- [Задание 1]:
Как, согласно статье о самоорганизации, дословно переводится с латыни слово «прогресс»?

-*-

Самоорганизация в основе глобальных трансформаций. Парадокс адаптации систем
31.01.2017 18:49
Самоорганизация в основе глобальных трансформаций. Парадокс адаптации систем
Не секрет, что массовое преклонение перед Западом как общественное течение зародилось не вчера и имеет глубокие исторические корни. По сей день считается, что либерально-рыночная модель – единственно верная с точки зрения перспектив развития научно-технического прогресса, даже не смотря на очевидную внутреннюю убогость. Духовное оскудение этого общества – неизбежное следствие непрерывной эксплуатации самых примитивных человеческих качеств – эгоизма, алчности и беспринципности. Без всякого стеснения эти «достижения гуманизма» выставляются напоказ, являясь предметом гордости, и навязываются остальным, на том основании, что они и есть – источник мирового прогресса.
Ведь, именно в этой цивилизационной исключительности, собственно, и состоит основной посыл и «глубинный» смысл идеи Европоцентризма, в которой Русскому Миру отводится роль варварской третьесортной периферии. И с этой грубой логикой сложно спорить. В самом деле, общество, способное развиваться быстрее других априори становится технологически мощнее и по праву сильного получает особые права при распределении мировых богатств. На этом собственно строилась вся колониальная (а затем – и постколониальная) политика Запада по отношению к остальному миру.
Но принципиальное заблуждение этой идеи – в аберрационной субъективности и поверхностности суждений, не учитывающих недавнее собственное варварское прошлое нынешних мировых лидеров. Нельзя, конечно, умалять значимости мощного технологического бума, грянувшего, словно гром среди ясного неба, в результате промышленной революции в Западной Европе и захлестнувшего как цунами все аспекты человеческого бытия, но это – лишь звено в длинной цепи событий. Ведь, что такое несколько столетий в масштабе глобальной цивилизации? Миг. Непростительная ошибка – делать такие кардинальные выводы на основе спорадических локальных всплесков активности, динамика которой явно падает, видимо, не имея уже достаточной подпитки, чтобы поддерживать первоначальные темпы.
Интересно, что слово «прогресс» дословно переводится с латыни как движение вперед, явно предполагая какую-то направленность развития. В самом общем понимании это – переход от простого к сложному. Другими словами, речь идет о закономерной изменчивости форм в определенном направлении (снижения энтропии), то есть в полном противоречии Второму Началу Термодинамики.
На первый взгляд может показаться несколько вызывающим, что какие-то процессы протекают в нарушения главного вселенского закона. Но происходит это настолько регулярно и настойчиво, что эта тенденция уже обратила на себя внимание, получив название Закона необратимости эволюции (большие системы эволюционируют только в одном направлении – от простого к сложному).

-*-

- [Задание 2]:
Перепишите без изменений строки перечня, начиная с самой первой и заканчивая строкой, содержащей «genus: Achillea», включительно.

- [Перечень]:

-*-

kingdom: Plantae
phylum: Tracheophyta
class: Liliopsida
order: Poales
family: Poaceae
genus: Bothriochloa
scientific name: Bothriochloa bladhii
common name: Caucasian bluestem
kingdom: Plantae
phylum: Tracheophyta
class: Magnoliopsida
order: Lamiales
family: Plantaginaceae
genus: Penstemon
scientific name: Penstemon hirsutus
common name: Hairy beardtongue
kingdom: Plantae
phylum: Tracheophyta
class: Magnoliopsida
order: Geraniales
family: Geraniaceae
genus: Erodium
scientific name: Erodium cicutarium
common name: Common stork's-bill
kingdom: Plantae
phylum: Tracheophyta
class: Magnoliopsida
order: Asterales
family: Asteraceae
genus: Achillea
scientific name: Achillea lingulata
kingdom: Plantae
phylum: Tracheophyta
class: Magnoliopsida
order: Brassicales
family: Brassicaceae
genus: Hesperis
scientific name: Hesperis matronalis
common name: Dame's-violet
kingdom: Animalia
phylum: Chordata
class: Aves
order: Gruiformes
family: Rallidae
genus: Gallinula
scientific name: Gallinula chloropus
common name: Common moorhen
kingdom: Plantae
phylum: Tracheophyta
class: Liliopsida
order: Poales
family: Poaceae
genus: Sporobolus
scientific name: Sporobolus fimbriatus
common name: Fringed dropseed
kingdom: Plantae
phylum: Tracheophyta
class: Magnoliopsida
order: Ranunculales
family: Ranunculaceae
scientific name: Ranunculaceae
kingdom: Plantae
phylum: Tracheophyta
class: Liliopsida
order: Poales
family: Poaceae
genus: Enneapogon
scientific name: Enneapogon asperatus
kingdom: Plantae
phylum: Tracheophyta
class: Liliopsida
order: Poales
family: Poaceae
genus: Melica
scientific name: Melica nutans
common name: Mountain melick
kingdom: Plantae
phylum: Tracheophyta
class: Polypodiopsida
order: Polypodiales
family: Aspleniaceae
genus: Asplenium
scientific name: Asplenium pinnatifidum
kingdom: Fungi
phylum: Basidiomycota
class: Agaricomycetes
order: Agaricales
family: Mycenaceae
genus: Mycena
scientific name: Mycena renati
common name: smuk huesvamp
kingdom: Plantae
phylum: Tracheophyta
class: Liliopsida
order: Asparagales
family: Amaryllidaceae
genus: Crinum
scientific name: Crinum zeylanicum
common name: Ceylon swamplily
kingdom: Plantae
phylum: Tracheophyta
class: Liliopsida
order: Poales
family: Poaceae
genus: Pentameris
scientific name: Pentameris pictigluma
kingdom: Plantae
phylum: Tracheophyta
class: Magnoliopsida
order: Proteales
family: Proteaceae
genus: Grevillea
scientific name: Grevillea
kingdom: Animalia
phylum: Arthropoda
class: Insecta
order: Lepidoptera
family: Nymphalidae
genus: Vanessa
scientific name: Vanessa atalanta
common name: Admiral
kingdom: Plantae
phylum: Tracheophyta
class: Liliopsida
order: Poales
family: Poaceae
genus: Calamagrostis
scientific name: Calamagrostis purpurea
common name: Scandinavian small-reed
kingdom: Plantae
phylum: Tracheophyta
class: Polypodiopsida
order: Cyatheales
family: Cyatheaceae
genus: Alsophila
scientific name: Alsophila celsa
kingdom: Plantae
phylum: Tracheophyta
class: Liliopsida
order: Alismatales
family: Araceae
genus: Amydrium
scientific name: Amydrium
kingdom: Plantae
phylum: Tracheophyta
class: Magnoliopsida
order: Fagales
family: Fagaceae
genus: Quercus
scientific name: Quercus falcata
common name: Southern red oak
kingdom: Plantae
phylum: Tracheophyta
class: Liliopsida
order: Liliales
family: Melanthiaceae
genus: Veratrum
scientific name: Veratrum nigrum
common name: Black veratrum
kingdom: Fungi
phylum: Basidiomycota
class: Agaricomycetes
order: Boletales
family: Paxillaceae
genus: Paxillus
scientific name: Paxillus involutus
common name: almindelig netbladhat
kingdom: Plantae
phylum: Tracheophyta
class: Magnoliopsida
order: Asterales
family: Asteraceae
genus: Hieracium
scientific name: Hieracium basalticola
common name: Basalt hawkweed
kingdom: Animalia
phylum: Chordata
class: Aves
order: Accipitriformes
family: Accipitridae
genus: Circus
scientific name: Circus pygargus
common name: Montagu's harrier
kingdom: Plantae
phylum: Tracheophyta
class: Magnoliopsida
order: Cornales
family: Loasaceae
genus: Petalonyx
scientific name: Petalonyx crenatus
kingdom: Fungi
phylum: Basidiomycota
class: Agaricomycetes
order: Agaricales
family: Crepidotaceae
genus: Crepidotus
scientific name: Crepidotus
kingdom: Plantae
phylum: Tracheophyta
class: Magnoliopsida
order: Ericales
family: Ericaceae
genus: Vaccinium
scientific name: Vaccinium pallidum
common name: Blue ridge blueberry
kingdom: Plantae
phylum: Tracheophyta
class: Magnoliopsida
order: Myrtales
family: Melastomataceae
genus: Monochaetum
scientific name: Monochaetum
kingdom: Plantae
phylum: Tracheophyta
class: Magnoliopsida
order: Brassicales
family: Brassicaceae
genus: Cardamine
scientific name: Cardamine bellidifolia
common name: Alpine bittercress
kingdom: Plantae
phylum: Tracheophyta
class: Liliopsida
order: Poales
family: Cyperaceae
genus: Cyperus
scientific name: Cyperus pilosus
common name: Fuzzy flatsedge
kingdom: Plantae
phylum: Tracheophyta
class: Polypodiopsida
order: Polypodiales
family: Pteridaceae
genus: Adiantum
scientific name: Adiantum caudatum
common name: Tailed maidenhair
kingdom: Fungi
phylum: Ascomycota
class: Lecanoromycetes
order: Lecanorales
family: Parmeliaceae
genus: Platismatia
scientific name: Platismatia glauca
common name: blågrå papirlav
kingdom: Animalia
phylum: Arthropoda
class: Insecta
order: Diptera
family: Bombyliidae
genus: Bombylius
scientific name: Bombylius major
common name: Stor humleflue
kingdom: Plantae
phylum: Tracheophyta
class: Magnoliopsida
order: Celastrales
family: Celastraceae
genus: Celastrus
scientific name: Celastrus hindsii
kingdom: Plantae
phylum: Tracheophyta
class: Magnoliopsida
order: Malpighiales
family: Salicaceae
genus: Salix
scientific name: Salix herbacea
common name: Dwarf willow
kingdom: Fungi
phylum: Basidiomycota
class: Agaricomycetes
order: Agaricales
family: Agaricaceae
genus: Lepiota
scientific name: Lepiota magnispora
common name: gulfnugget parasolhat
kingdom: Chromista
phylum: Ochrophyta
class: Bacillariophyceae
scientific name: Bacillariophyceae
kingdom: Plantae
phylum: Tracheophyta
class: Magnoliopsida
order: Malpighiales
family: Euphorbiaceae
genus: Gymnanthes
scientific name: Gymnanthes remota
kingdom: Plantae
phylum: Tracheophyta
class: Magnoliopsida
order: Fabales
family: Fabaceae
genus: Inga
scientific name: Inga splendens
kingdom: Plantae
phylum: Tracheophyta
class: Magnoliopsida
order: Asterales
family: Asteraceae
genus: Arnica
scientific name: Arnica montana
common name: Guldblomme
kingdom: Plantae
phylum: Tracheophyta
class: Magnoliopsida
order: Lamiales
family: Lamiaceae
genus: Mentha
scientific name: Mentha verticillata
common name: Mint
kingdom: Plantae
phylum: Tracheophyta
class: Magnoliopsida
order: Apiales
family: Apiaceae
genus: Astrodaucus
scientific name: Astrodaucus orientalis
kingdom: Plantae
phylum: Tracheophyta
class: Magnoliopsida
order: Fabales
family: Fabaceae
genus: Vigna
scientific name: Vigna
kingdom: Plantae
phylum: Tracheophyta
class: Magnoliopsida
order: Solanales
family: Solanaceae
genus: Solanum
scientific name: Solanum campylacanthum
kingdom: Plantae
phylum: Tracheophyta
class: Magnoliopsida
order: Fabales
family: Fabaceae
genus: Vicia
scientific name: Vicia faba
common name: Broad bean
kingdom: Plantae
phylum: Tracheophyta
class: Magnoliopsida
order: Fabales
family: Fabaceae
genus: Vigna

-*-

- [Итоговый ответ 1]:
Как движение вперед.

- [Итоговый ответ 2]:
kingdom: Plantae
phylum: Tracheophyta
class: Liliopsida
order: Poales
family: Poaceae
genus: Bothriochloa
scientific name: Bothriochloa bladhii
common name: Caucasian bluestem
kingdom: Plantae
phylum: Tracheophyta
class: Magnoliopsida
order: Lamiales
family: Plantaginaceae
genus: Penstemon
scientific name: Penstemon hirsutus
common name: Hairy beardtongue
kingdom: Plantae
phylum: Tracheophyta
class: Magnoliopsida
order: Geraniales
family: Geraniaceae
genus: Erodium
scientific name: Erodium cicutarium
common name: Common stork's-bill
kingdom: Plantae
phylum: Tracheophyta
class: Magnoliopsida
order: Asterales
family: Asteraceae
genus: Achillea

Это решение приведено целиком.